- _IHRE AUFGABE_: Welches Element des Baukastens wird laut dem Textabschnitt über BIM auf der NordBau live im Einsatz gezeigt?

Mittel der Wahl ist u.a. die Methode BIM (‚Building Information Modeling’ Bauwerksdatenmodellierung). „Die Baubranche in Deutschland ist hochgradig arbeitsteilig organisiert. Und so bietet BIM auch den Vorteil, dass die Planungen der beteiligten Gewerke präziser aufeinander abgestimmt und Kosten exakter kalkuliert werden können“, sagt Puls. Ziel wäre es, in der Zukunft die Kosten- und Planungssicherheit für den Bauherren und Bauunternehmen zu optimieren und Lebenszyklen und Nachhaltigkeitsaspekte von Gebäuden und Infrastruktur planbar zu machen.

Hierfür sind nicht nur Schnittstellen aller Akteure, sondern auch Fachwissen und eine gemeinsame  Richtung wichtig. BIM ist dabei als eines von vielen Werkzeugen zu betrachten. Und nicht monolithisch, sondern mit Stufen und variablen Einsatzmöglichkeiten anzusehen. Nur so können der Vielzahl von Betrieben, Bauleistungen und Interessen Rechnung getragen werden. Die Umsetzung ist letztlich immer eine unternehmerische Entscheidung.

Der BGV SH erstellt derzeit einen virtuellen Baukasten, auf den Mitglieder im Internet zugreifen können. Quasi als Informationsbörse zu verschiedenen Methoden und Einsatzmöglichkeiten. Er wird sukzessive mit Inhalten zu Themen wie Checklisten, Weiterbildung, Finanzierung, Logistik, Beschaffung, Produktion/Bauausführung, Marketing/Vertrieb gefüllt. So gibt es zu Building Information Modeling bereits viele Informationen und einen Leitfaden des Verbandes für Baubetriebe.

Auf der NordBau informiert der Verband ebenfalls hierzu. Außerdem wird das 3D-Laserscanning als ein Element im Baukasten live im Einsatz gezeigt. Der Leiter des Holzbauzentrums HBZ* Erik Preuß stellt es gemeinsam mit dem BIM-Experten Prof. Hans-Georg Oltmanns, BIM-Consult GmbH, und Kollegen der DhochN Digital Engineering GmbH vor (Halle 5, Stand 5222).

Dabei werden als 3D-Aufnahme nach Bedarf einige oder alle Komponenten eines Bauwerks erfasst und können ohne Informationsverlust direkt in die weitere Planung am PC einfließen. Das System bietet u.a. Schnittstellen für die Bauüberwachung und die Kalkulation. „Durch dieses Verfahren ergeben sich völlig neue Möglichkeiten der Datennutzung und Modellierung, aber auch mit Blick auf interne und kalkulatorische Kosten. Das ist besonders für das Bauen im Bestand interessant“, sagt Preuß.

Die digitalen Möglichkeiten können, richtig eingesetzt, Kosten sparen und Prozesse unterstützen. Aber am Ende sind sie, wie immer bei digitalen Prozessen, nur so gut, wie die User sie auch anwenden. Sie sind im Wortsinne Werkzeuge. Deshalb werden sie weder den Bauleiter noch den Bauarbeiter auf der Baustelle ersetzen. Handwerker werden auch weiterhin für ihre Bauherren vor Ort sein.

- _AUFGEFÜHRTE EINTRÄGE_:
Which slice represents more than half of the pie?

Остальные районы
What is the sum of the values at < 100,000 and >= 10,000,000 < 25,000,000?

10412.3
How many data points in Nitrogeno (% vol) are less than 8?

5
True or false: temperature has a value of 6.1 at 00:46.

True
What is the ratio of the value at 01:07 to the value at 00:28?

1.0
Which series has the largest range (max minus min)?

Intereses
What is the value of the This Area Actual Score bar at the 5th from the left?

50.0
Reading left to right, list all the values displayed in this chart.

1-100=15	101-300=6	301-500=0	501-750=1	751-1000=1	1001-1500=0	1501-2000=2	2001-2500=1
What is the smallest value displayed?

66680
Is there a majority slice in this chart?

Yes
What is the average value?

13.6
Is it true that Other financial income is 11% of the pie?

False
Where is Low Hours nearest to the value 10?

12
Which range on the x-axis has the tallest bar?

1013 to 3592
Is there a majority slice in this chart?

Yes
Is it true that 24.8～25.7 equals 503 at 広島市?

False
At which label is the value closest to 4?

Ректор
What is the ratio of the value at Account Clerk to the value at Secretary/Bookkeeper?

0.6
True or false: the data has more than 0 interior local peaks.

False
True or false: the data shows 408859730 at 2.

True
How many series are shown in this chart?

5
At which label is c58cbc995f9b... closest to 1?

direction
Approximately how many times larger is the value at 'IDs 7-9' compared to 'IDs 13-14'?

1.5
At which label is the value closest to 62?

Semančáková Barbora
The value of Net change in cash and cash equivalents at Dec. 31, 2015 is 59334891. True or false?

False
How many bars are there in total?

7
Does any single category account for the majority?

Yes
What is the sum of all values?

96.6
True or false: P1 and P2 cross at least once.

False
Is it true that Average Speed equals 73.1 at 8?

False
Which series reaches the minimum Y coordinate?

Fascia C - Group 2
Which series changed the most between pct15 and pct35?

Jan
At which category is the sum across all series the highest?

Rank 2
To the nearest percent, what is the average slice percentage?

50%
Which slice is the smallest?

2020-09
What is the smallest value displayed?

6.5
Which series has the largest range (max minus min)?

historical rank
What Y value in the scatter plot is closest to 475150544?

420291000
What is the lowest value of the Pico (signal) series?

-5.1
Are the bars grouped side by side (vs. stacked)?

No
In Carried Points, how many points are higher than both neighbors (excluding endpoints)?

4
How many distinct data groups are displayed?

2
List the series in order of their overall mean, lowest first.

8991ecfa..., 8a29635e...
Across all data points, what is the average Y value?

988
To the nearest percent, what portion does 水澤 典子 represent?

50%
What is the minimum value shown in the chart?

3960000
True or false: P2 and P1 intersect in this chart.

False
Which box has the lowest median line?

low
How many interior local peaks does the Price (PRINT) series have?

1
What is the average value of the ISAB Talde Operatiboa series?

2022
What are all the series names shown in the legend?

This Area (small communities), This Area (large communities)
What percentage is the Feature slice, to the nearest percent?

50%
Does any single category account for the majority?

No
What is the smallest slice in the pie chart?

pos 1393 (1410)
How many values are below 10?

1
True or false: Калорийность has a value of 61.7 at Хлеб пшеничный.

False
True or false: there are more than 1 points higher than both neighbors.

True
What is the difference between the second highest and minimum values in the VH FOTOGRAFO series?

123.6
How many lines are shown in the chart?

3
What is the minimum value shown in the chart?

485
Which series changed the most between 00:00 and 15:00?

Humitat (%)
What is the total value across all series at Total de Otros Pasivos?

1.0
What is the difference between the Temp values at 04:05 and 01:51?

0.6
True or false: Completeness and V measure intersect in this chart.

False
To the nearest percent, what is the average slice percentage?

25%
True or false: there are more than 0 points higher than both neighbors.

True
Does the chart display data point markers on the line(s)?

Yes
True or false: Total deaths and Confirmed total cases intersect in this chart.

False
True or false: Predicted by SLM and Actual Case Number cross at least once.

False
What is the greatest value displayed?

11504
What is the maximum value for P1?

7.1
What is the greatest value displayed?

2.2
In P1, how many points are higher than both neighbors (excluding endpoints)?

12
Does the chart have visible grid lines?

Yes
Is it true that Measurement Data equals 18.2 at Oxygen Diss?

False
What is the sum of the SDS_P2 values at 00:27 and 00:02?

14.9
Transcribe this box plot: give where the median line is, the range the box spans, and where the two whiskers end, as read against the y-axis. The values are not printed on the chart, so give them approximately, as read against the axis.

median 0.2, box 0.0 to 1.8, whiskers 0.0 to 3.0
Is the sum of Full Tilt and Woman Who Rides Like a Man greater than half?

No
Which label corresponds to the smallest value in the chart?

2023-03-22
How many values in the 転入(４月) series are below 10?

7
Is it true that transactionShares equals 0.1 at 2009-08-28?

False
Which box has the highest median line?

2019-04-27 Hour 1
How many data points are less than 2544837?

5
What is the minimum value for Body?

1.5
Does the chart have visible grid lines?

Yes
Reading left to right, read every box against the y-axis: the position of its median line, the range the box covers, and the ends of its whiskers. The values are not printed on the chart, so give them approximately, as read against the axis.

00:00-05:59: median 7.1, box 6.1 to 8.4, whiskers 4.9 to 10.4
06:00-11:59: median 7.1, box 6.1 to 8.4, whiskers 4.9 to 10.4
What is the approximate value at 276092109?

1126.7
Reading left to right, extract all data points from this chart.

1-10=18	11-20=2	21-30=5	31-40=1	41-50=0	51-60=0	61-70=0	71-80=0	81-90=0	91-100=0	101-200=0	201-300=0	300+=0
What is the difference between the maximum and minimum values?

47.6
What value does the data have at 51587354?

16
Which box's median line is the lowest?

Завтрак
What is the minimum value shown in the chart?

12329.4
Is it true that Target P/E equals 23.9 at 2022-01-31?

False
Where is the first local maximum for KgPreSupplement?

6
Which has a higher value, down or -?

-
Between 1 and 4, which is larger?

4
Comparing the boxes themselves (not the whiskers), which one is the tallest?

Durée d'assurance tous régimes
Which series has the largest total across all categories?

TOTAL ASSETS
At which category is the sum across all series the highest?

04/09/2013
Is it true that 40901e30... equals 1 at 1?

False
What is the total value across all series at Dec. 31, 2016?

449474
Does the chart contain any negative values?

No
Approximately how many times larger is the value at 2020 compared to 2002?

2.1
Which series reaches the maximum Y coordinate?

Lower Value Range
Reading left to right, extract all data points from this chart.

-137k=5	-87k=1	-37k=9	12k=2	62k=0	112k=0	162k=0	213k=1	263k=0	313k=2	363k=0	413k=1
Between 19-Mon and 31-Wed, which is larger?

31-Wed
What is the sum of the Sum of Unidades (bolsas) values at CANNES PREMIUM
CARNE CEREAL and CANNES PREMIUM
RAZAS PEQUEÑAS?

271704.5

- _GELÖSTE AUFGABE_: Das 3D-Laserscanning.